The Daily Mail révèle qu’un athlète originaire d’Afrique de l’Ouest, dont l’identité et la nationalité demeurent pour l’instant inconnues, se serait enfui de son camp d’entraînement dans le Yorkshire, au Nord de l’Angleterre.

Le sportif, qui serait a priori coureur, «s'est présenté dans un commissariat à Leeds pour déclarer qu'il était persécuté dans son pays et demander le droit d'asile», assure le Daily Mail. Le quotidien britannique affirme que les services de l’immigration examinent son cas.

Une démarche qui le priverait de compétition, mais qui serait loin d’être isolée.

«L’office de l'immigration britannique craint que 2% des sportifs, officiels et fans, notamment d'origine africaine et moyen-orientale, pourraient tenter de profiter de leur présence pour réclamer l'asile, ou pour "disparaître" et rester clandestinement en Europe», rapporte le Figaro.

Ces estimations semblent effrayer le gouvernement britannique, mené par le conservateur David Cameron. Des mesures spéciales ont été prises concernant les 20.000 personnes non issues de l’Union Européenne venues spécialement à Londres pour les JO.

Si les athlètes, fonctionnaires olympiques et autres journalistes ont reçu un visa de six mois, il leur est formellement interdit de se marier, de travailler ou d’entamer des études lors de leur séjour.

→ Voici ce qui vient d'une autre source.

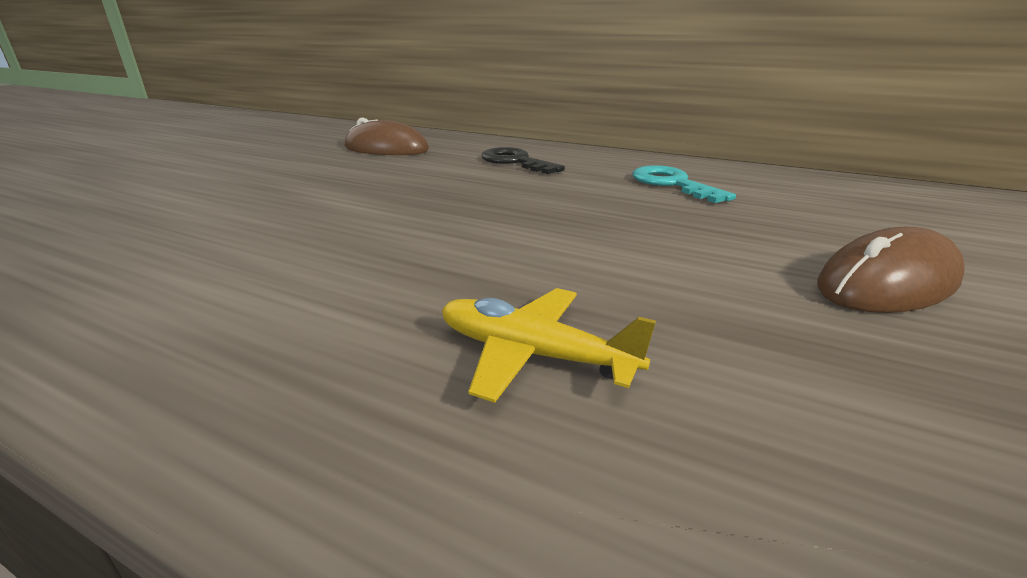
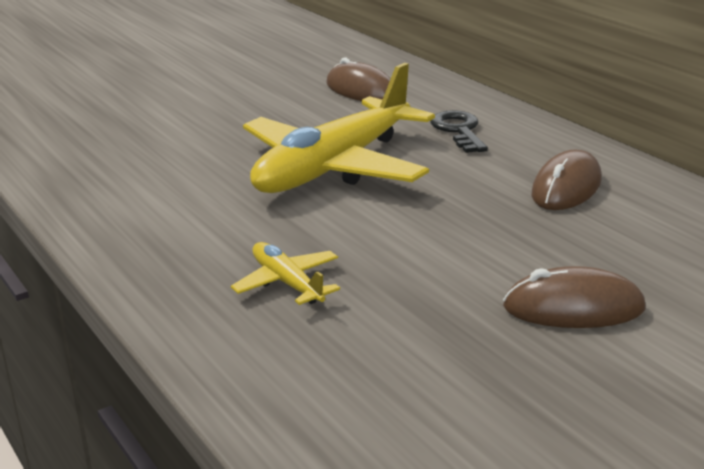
camera: 30 degrees right, 0 degrees up
turquoise key [632,165,736,203] -> brown mouse [532,149,602,210]
none -> yellow plane [243,63,435,193]

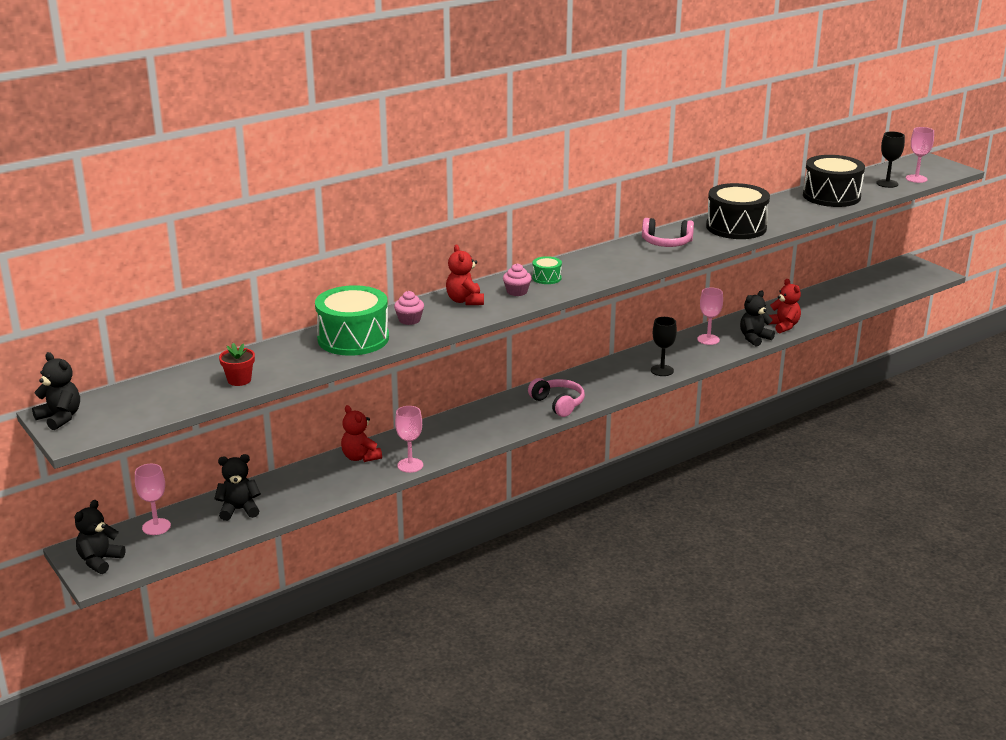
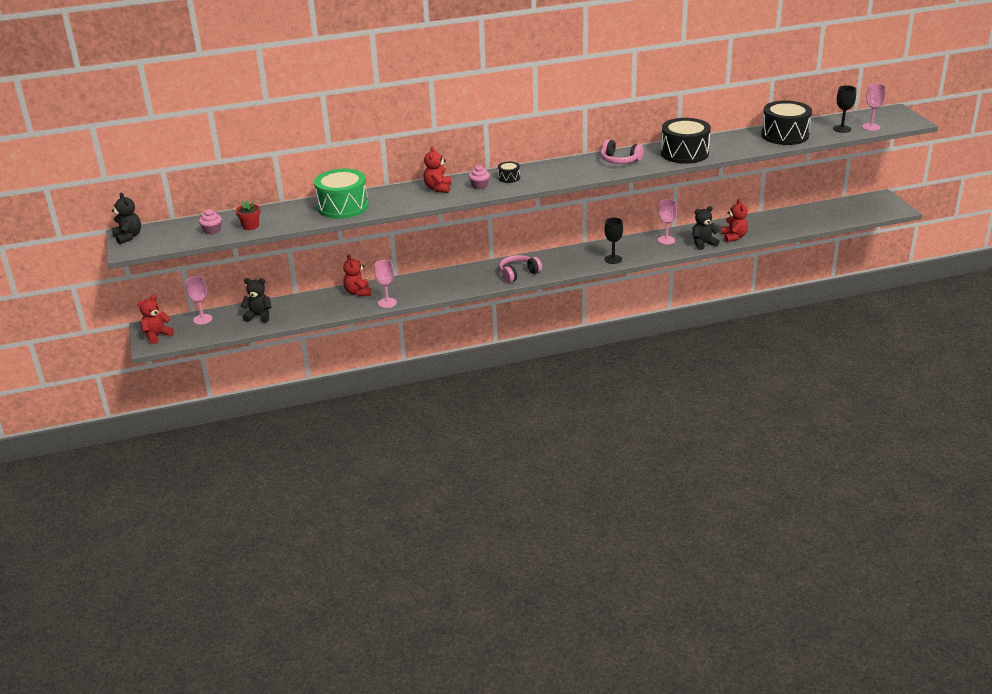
camera: 20 degrees right, 5 degrees up
black teddy bear [75,500,125,574] -> red teddy bear [137,295,174,344]
pink cupcake [394,291,424,325] -> pink cupcake moved to [199,209,222,235]
pink headphones [528,378,585,417] -> pink headphones turned 105 degrees counterclockwise [499,255,542,283]
green drum [532,256,562,284] -> black drum [498,161,520,183]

Le gouvernement britannique s’est même assuré que ces derniers avaient assez d’argent pour payer leur billet retour. Tous les participants sont également accueillis par un scanner facial suivi d’une prise d’empreintes digitales.

Mais certains athlètes pourraient malgré tout décider de suivre les conseils de l’avocat Mark Stephens.

Ce dernier aurait convié les «athlètes gays et lesbiennes venant de pays réprimant l'homosexualité à en profiter pour demander l'asile, comme le permet depuis 2010 une décision de la Cour suprême britannique», rapporte le Figaro. Or, trente-sept pays africains pénalisent encore l’homosexualité.

Le quotidien français rappelle que la disparition d’athlètes lors de compétitions internationales a toujours existé. Le phénomène touche particulièrement les sportifs africains.

En 2011, à l’occasion des Jeux du Commonwealth de Manchester, deux athlètes camerounais avaient disparu avant de prendre leur vol retour.

Même chose en 2002, quand la Sierra Leone n’avait récupéré que 10 joueurs sur trente après les Jeux du Commonwealth.

Et comme le souligne le Figaro, «les sportifs n'attendent pas toujours la fin de la compétition pour se faire la belle.» A l’occasion de l’Open de golf de 2002 en Ecosse, seulement cinq des sportifs nigérians et ghanéens avaient foulé le parcours.

Le Royaume-Uni n’est pas le seul pays touché par ce phénomène. Parmi les très nombreux  exemples, celui de l’équipe de basket féminine de l’ex-Zaïre, dont la quasi-totalité avait pris la clé des champs lors des JO d’Atlanta, en 1996.